I am a fat heretic. I mean, I am a nonconformist when it comes to the national adoration of food. I don’t usually (like ever) watch morning shows on TV. But on vacation Gwen likes to see if Matt Lauer has hair so she turns on the Today show. It is Thanksgiving week so everything was about food and weight loss. The Today show had a segment on how to eat less interrupted by four minutes of commercials about food – I did not time that, but I don’t think I am exaggerating! It is not easy to be a nonbeliever in eating like a rich person – a person who’s main challenge is to figure out how not to eat too much from the dump truck unloading calories onto their table. Seriously, I like an evening watching the Eagles fumbling around while I eat fried things followed by Dibs followed by caramel corn followed by nachos; throw in some carrot cake and Dr. Pepper to top it off. My usual diet consciousness is drinking Diet Pepsi!

Blab rebel

The other doorway to eternity turned out to be my rebellion against blab (this blog notwithstanding, apparently). Over the weekend I heard from a couple of close   evangelical friends who make their livings off being influential writers and speakers. They were excited about their opportunities to be read and heard by large numbers of people. They were doing their thing on large anonymous stages. I love them personally, but I am not always sure about the images they create for themselves (but then, I don’t really know their images). They seemed to be talking about ideas they did not embody and situations they did not inhabit. Even though their message was theoretically Christian and, thus, basically nonconformist, their lives were obviously part and parcel of the media machine that runs so much of what we do. They were an awful lot like the Today show, saying one thing about eating with a medium bent on selling another option.

Even though they are great people, I admit to feeling a little embarrassed by my friends – I seem so small, in comparison, like I have not made much of myself, like my blab machine takes up too-small a share of the airwaves.
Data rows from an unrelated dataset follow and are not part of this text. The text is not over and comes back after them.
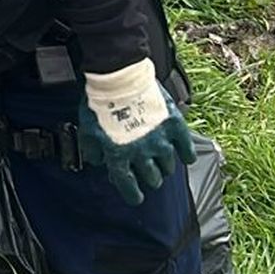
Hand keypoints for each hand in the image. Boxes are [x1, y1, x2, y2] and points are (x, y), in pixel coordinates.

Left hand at [78, 69, 195, 203]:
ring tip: (163, 164)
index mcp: (118, 155)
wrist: (118, 76)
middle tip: (150, 176)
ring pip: (167, 164)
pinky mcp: (173, 124)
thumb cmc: (100, 101)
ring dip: (165, 167)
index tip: (137, 197)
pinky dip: (188, 154)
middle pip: (151, 177)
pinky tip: (187, 157)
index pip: (127, 185)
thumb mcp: (86, 130)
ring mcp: (159, 138)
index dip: (133, 194)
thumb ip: (91, 150)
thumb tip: (98, 161)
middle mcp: (140, 152)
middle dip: (150, 179)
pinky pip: (186, 146)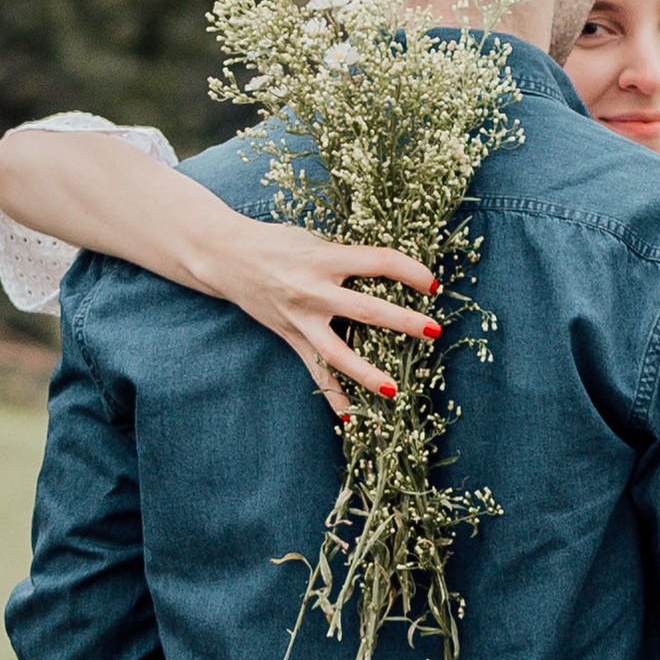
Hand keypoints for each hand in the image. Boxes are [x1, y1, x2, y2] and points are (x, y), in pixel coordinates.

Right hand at [200, 222, 440, 416]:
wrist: (225, 257)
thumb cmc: (277, 242)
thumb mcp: (314, 240)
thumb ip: (347, 256)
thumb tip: (391, 268)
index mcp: (323, 258)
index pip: (377, 262)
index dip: (409, 270)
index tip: (433, 283)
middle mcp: (312, 290)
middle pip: (364, 310)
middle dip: (401, 321)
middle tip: (433, 331)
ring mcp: (300, 319)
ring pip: (338, 352)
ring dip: (367, 373)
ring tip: (395, 391)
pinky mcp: (291, 338)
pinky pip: (316, 372)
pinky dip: (333, 396)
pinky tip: (351, 418)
I had just come from my cell meeting when I met with them, totally jazzed about what suddenly looked like a motley crew of sinful, disabled, foreign, faithless, unsuccessful outcasts. I realized I had never thought of them that way at all, until I started making comparisons with my well-accommodated friends and their tall tales! They’d just spent exciting times with people who could afford to go to conferences and make large donations!
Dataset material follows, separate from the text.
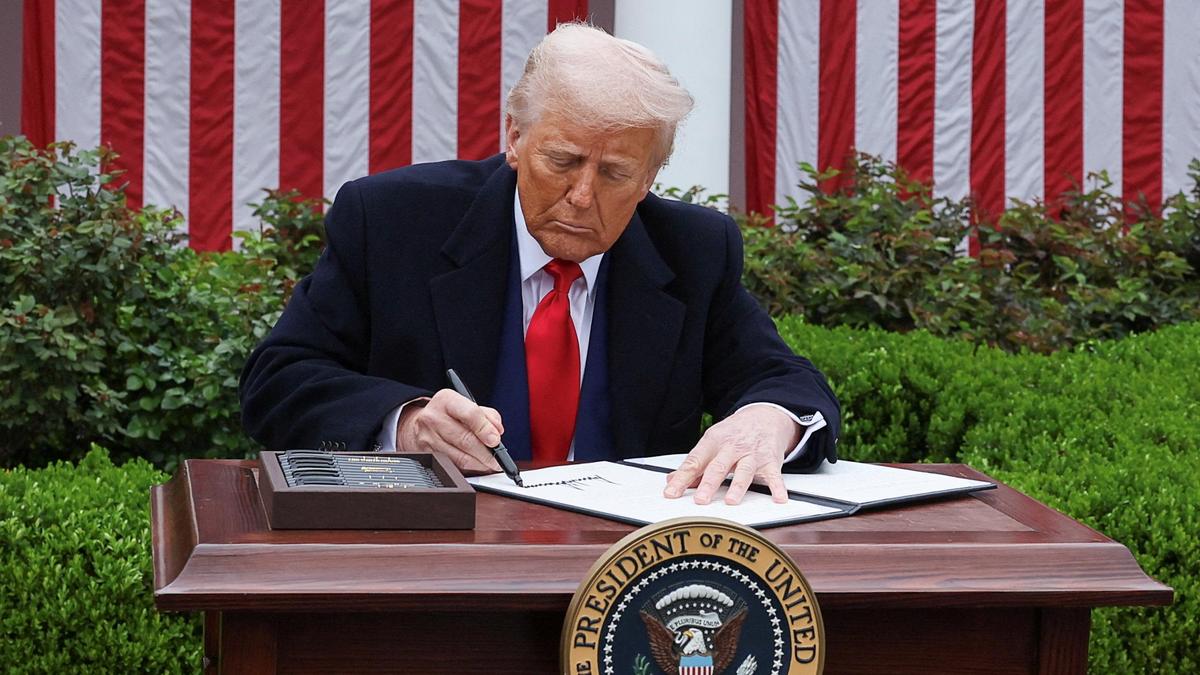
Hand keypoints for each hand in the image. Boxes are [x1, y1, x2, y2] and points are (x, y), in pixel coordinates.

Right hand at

Suddenly, I looked like a heretic again. Resisting the blab machine. Unaware of the latest evangelical stuff. Into unmarketable causes — still smarting over the ill-treatment of Afghan women (and other things I’m often surprised to discover are odd), good friends with recovering addicts, leading a strange little church out of a rented space over the check-cashing store and feeling grateful to survive — not even over eating!
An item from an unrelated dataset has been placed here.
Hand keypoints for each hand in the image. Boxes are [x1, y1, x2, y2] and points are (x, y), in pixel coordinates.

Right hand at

To top it off,  I realized that one of my favorite moments of the week had been enjoying Henri Nouwen’s unusual translation of Romans 12:2, “Do not model yourselves on the behavior of the world around you, but let your behavior change, modeled by your new mind. This is the only way to discover the will of God and know what is good, what it is that God wants, what is the perfect thing to do. Nonconformity, not just for the sake of being myself, or being different, but for being God’s, is a doorway to eternity.